BEGIN
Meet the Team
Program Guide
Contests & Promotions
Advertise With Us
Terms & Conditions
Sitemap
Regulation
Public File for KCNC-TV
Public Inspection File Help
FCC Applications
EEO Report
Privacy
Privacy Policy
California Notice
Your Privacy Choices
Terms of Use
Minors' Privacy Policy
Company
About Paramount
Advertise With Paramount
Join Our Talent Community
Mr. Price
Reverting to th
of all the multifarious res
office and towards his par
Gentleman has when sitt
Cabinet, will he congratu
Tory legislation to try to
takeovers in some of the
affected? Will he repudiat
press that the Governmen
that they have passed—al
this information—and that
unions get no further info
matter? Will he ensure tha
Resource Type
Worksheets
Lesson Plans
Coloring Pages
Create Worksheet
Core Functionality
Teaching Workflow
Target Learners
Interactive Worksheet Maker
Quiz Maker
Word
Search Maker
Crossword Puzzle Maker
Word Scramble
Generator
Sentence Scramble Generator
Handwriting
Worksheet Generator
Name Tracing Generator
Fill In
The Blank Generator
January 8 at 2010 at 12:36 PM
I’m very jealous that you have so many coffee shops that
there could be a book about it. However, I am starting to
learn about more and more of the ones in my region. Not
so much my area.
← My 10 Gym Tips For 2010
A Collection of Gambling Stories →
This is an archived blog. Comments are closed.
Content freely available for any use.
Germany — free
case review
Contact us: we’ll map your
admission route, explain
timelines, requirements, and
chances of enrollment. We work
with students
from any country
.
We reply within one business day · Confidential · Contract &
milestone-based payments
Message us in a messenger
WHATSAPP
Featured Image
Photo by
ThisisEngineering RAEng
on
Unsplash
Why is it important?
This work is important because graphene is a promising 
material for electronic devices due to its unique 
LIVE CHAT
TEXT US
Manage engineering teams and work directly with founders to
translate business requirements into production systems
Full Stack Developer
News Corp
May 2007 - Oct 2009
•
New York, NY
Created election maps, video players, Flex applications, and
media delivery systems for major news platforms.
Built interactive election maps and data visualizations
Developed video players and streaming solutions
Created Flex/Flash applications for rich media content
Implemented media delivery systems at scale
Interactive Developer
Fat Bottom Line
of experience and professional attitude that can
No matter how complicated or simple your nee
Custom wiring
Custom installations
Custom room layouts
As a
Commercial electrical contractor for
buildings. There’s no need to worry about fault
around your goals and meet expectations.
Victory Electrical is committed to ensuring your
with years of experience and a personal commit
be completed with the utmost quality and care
END
BEGIN
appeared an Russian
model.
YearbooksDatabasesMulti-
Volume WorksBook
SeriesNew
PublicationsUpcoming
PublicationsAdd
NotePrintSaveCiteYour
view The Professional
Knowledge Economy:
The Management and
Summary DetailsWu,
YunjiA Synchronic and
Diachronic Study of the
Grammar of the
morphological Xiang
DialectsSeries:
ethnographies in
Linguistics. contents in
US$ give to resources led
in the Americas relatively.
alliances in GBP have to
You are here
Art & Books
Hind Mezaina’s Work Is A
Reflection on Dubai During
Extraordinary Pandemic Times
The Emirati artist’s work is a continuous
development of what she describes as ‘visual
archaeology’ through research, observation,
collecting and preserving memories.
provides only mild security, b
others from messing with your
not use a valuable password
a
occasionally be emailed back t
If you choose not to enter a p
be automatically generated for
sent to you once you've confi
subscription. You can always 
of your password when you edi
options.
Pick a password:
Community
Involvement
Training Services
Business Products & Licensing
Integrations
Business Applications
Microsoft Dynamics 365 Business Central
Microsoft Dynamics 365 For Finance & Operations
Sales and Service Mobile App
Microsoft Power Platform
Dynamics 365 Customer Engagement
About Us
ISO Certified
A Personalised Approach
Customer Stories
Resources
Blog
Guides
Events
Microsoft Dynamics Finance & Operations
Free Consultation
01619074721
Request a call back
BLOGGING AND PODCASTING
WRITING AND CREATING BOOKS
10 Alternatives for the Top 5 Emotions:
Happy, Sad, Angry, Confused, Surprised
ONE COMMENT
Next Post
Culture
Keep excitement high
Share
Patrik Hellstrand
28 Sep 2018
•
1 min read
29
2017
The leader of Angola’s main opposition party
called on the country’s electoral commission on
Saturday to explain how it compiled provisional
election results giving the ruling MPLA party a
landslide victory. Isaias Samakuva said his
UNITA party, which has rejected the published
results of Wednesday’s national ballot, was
END
BEGIN
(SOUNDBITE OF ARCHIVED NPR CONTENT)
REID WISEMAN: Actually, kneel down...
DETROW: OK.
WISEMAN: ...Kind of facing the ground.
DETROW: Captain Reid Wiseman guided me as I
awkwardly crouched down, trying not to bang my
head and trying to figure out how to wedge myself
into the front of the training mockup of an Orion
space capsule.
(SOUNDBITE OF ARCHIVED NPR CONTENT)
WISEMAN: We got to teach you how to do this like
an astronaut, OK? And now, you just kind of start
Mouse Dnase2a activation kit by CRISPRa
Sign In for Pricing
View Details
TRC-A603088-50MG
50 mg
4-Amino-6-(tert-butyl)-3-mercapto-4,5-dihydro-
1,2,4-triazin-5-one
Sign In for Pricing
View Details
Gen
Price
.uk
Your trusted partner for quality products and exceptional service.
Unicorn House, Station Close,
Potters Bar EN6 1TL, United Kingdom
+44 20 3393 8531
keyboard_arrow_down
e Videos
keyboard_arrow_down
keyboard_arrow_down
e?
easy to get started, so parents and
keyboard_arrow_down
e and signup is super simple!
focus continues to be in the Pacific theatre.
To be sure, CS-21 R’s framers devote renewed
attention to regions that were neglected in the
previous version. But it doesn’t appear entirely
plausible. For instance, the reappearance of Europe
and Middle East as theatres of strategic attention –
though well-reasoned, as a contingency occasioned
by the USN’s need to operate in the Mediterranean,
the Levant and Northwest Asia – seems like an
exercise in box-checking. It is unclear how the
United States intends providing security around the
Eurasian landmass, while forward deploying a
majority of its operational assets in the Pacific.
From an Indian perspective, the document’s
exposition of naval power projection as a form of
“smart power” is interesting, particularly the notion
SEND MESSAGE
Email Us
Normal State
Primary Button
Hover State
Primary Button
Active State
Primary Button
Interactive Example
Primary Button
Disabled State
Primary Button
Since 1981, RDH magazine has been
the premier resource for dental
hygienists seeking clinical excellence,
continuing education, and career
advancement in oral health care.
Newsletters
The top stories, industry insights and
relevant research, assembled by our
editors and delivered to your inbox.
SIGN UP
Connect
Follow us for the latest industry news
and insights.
END
> **INSTRUCTION**
Return only the part of the records above that opens with the line containing "editors and delivered to your inbox." and closes with the line containing "and insights.", ends included.

> **RESULT**
editors and delivered to your inbox.
SIGN UP
Connect
Follow us for the latest industry news
and insights.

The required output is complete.